9. What causes beta-cell destruction in type 1 diabetes?
Autoimmune T-cell attack triggered by environmental factors.
Rationale: HLA-DR3/4 and viral triggers cause insulitis, leading to insulin deficiency and DKA.



10. What molecular change causes sickle cell anemia?
HbS point mutation (valine for glutamic acid) polymerizes under hypoxia.
Rationale: Causes vaso-occlusion and hemolysis; hydroxyurea reduces crises.

, 11. What initiates disseminated intravascular coagulation (DIC)?
Endothelial damage triggers tissue factor release, activating coagulation.
Rationale: Sepsis or trauma causes microthrombi and bleeding from factor depletion; treat
underlying cause.



12. In ischemic cardiomyopathy, what causes ventricular dilation?
Myocyte necrosis and fibrosis impair contractility, causing volume overload.
Rationale: EF <40% leads to dilation; ACE inhibitors and beta-blockers improve outcomes.

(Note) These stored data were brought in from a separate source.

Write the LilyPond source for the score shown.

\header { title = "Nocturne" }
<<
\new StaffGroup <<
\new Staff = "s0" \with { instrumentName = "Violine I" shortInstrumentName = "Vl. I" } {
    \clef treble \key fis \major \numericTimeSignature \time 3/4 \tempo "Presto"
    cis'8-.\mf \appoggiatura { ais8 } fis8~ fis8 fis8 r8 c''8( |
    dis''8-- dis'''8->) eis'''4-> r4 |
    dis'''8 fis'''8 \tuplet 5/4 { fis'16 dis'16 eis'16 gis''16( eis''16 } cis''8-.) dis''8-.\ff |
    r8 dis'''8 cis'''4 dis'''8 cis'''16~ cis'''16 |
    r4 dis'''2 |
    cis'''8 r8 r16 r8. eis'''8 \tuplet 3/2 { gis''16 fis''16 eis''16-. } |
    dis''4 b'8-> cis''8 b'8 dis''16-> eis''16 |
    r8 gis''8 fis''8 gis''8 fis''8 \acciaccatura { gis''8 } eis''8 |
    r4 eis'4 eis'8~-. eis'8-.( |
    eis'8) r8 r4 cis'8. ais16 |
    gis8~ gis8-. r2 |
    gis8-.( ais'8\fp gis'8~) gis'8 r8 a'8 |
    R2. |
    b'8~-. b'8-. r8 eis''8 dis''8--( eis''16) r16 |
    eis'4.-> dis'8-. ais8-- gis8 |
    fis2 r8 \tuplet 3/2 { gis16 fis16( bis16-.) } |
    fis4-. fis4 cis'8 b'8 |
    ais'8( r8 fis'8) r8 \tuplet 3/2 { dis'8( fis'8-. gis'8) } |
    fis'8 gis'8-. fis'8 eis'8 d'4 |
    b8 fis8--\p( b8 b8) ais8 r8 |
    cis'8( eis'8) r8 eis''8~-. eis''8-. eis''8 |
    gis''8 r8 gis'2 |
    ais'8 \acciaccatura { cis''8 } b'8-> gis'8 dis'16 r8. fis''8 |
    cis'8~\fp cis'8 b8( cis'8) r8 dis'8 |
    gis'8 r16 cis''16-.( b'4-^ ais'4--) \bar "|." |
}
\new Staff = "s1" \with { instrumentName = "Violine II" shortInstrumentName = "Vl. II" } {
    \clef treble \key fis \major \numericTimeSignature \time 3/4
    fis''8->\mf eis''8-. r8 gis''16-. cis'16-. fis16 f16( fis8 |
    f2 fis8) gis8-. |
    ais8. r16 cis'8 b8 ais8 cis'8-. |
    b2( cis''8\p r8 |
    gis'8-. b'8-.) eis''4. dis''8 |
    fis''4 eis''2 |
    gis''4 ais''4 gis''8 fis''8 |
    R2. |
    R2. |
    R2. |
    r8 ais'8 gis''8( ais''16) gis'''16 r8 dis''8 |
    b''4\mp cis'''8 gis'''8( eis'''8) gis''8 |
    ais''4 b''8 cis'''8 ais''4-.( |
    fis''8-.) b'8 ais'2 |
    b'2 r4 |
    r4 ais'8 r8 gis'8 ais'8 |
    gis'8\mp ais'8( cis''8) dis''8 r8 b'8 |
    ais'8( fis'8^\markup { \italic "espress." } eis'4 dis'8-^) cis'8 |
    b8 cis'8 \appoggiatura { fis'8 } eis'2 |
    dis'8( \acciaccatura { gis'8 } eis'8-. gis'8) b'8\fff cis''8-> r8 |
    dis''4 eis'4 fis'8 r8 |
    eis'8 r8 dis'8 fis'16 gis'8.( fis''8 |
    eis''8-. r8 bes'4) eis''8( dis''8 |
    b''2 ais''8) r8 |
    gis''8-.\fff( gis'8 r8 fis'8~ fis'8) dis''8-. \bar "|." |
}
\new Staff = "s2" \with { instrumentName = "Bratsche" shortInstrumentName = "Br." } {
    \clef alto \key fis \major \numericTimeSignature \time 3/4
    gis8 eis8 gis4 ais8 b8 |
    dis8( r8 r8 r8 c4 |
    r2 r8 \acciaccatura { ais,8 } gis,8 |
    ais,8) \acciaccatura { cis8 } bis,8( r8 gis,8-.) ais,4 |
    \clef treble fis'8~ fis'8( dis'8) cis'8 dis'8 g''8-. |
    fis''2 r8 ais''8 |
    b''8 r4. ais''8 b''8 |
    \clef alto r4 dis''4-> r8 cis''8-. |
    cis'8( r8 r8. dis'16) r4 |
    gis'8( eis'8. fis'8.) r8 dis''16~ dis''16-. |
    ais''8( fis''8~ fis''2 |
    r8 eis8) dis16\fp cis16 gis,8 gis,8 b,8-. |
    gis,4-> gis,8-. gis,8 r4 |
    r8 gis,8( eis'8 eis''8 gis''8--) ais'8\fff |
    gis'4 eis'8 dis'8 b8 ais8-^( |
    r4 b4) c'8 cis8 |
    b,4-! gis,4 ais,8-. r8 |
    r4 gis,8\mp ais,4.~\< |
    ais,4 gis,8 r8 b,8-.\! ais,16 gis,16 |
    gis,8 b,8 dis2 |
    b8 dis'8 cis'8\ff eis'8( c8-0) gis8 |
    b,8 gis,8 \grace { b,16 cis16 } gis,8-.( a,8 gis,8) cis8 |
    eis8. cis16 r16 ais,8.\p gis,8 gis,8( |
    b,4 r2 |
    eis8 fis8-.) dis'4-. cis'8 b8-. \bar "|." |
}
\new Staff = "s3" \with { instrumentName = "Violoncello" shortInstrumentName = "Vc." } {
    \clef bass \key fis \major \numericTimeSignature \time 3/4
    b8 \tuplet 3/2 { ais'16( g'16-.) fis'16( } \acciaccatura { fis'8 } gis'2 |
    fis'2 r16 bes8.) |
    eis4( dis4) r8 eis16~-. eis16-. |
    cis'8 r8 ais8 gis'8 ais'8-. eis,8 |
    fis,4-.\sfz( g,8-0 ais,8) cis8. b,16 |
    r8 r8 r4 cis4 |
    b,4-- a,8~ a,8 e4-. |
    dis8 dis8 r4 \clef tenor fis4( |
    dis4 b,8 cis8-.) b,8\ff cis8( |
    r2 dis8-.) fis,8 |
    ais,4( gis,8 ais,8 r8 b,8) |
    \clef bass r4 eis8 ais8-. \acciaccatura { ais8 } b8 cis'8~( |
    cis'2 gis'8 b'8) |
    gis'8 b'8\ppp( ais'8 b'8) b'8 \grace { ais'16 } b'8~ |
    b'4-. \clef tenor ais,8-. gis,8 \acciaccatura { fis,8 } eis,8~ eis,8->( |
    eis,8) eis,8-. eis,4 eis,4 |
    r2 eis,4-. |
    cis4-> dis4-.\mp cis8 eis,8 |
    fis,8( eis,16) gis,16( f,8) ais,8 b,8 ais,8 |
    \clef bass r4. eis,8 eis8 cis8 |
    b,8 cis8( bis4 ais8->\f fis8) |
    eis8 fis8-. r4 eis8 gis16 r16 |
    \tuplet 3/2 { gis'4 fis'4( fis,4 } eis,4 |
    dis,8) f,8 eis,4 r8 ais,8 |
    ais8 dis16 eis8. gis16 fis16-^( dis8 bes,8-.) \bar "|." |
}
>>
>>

13. What causes a holosystolic murmur in mitral regurgitation?
Incompetent mitral valve allows LV-to-LA backflow during systole.
Rationale: Turbulence heard at apex; chordae rupture or dilation is common cause.



14. What is the mechanism of pain in urolithiasis?
Ureteral obstruction and distension from stones.
Rationale: Calcium oxalate stones cause renal colic; hydration and alpha-blockers aid passage.



15. In diabetic nephropathy, what causes proteinuria?
Hyperglycemia-induced glomerular basement membrane damage.
Rationale: Podocyte injury increases permeability; ACE inhibitors slow progression.



16. What causes condyloma acuminata?
HPV 6/11 induces epithelial hyperplasia via E6/E7 oncoproteins.
Rationale: Benign warts; treated with imiquimod or cryotherapy; HPV vaccine prevents.



17. What underlies peptic ulcer disease?
H. pylori or NSAIDs disrupt mucosal barrier via urease or prostaglandin inhibition.
Rationale: Acid erodes mucosa; PPI and antibiotics eradicate H. pylori.